TEXTO PROPORCIONADO -
—————
Miguel Hernández entró en la cárcel de Huelva. En aquella época, los presos, cuando eran trasladados, solo llevaban consigo una hoja de conducción que portaba la guardia civil en las famosas cuerdas de presos que se hacían por ferrocarril, no como ahora que viajan con su expediente completo de una cárcel a otra en un turismo penitenciario que es lo más parecido al Inserso que conozco, pero sin escolta armada.
Dejado su expediente en la cárcel de Huelva fue trasladado a la del Conde de Toreno en Madrid –este expediente, cerrada el Conde de Toreno, fue depositado en la ya desaparecida cárcel de Carabanchel. Desde Madrid, el pobre Miguel Hernández, conmutada la pena de muerte, en un ejercicio de generosidad franquista, por la de treinta años de reclusión mayor, fue trasladado a la cárcel de Palencia. ¿Quién cojones sería el genio que ordenó ese traslado y qué pensaba que pintaba Miguel en las llanuras palentinas? Hasta Palencia fue un servidor –que entonces mandaba algo- y recogí de manos de Paco Toni Marín, el director, el trozo de expediente de Miguel Hernández, para unirlo con los otros retazos y que quedase en la Secretaría de Estado, esta vez íntegro de verdad. De Palencia fue trasladado a Ocaña, el famoso penal, en el que coincidió con Antonio Buero Vallejo que allí mismo pintó el famoso carboncillo de Miguel. También fui hasta Ocaña a coger de manos de Ángel, el director, el trozo que ellos tenían. Y vine hasta Alicante a coger el que faltaba, el más abundante en documentación porque en Alicante contrajo matrimonio con Josefina y en Alicante murió. Documentando la recogida, aunque me pareció que no de muy buena gana, me entregó el legajo Tomás San Martín, director en aquella época, magnífico funcionario y mejor persona, injustamente tratado como otros muchos.
Miguel vivirá siempre y espero que algún día ese monumento cutre y descuidado sea un monumento acorde con la importancia del autor al que homenajea
En cada una de esas cárceles habrá un oficio firmado por un servidor dejando constancia de que me llevaba el trozo de expediente, para unir ese documento valiosísimo para la historia de España y de la literatura. En la Secretaría de Estado de Instituciones Penitenciarias quedó y allí estará.
—————
DATOS DE ORIGEN -
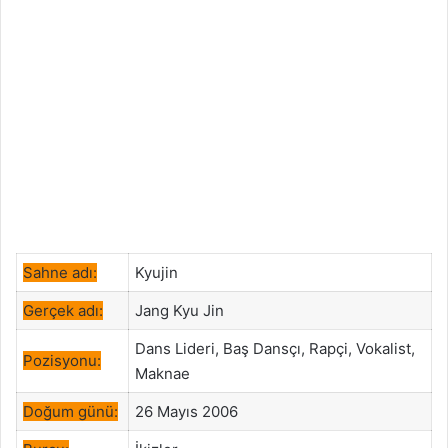
Sahne adı:
Kyujin
Gerçek adı:
Jang Kyu Jin
Dans Lideri, Baş Dansçı, Rapçi, Vokalist,
Pozisyonu:
Maknae
Doğum günü:
26 Mayıs 2006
—————
USO DE LA INFORMACIÓN -
- 1) Convierte en una lista breve el párrafo del texto sobre el expediente de Miguel Hernández que empieza con «Dejado su expediente en la cárcel de Huelva» y conserva sus datos principales.
- 2) Continúa el texto sobre el expediente de Miguel Hernández a partir de su última frase.

RESPUESTAS -
- 1)
- Miguel Hernández dejó su expediente en la cárcel de Huelva y fue trasladado a la del Conde de Toreno, en Madrid. Cuando esta cerró, ese expediente pasó a la cárcel de Carabanchel, hoy desaparecida.
- Su pena de muerte se conmutó por treinta años de reclusión mayor, y desde Madrid lo llevaron a la cárcel de Palencia.
- En Palencia, quien escribe recogió de manos del director, Paco Toni Marín, esa parte del expediente para reunirla con las demás en la Secretaría de Estado.
- De Palencia lo trasladaron al penal de Ocaña. Allí coincidió con Antonio Buero Vallejo, que le hizo el famoso carboncillo.
- En Ocaña, quien escribe recogió la parte que guardaba el director, Ángel.
- En Alicante, donde Miguel se casó con Josefina y murió, estaba la parte más abundante en documentación. La entregó el director Tomás San Martín.

- 2)
Varias cosas me sedujeron y me llamaron la atención en ese expediente – recogí algunos otros que no hacen al caso porque es Miguel el protagonista de este artículo-. El médico de Ocaña, gran santón de la medicina carcelaria, Don Amancio Tomé certificó que no padecía enfermedad infectocontagiosa que impidiera el viaje en tren de Ocaña hasta Alicante. Poca vista, don Amancio, pues murió de tuberculosis a los pocos meses. El médico de Alicante también habló, creo recordar, en sus informes de la muerte, de la imposibilidad de cerrar los ojos del poeta porque padecía hipertiroidismo, una de cuyas manifestaciones es tener los ojos saltones. A eso, decían algunos presos, se debía su sensibilidad y el ser poeta.
Me cupo el honor de entregar una copia íntegra de todo el expediente, al entonces director del Instituto Miguel Hernández de Alicante, Adolfo Guerra y otra a Miguel Gutiérrez para que, esta vez sí, tuviera el expediente completo de su amado poeta.
Ochenta años no son nada. Miguel vivirá siempre y espero que algún día ese monumento cutre y descuidado por el Presidente de la Generalitat y el Alcalde de Alicante, que se pasan uno a otro la pelota de la competencia, sea un monumento acorde con la importancia del autor al que homenajea. Espero que quiten también la falta de ortografía, porque entre Miguel Hernández y poeta tiene que haber una coma para que poeta no parezca su segundo apellido que era Gilabert. Hoy, gracias a las últimas lluvias, ha florecido de manera natural y dos coronas lo adornan aportadas por sus fieles.